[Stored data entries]
----------------------------------------
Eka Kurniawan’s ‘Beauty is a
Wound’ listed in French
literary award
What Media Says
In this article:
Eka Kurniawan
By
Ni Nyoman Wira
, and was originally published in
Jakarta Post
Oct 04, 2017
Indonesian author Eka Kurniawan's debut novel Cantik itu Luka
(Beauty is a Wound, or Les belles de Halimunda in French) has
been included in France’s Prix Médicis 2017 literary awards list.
----------------------------------------
How many lines in the entries include "Beauty"? Only the number is wanted.

2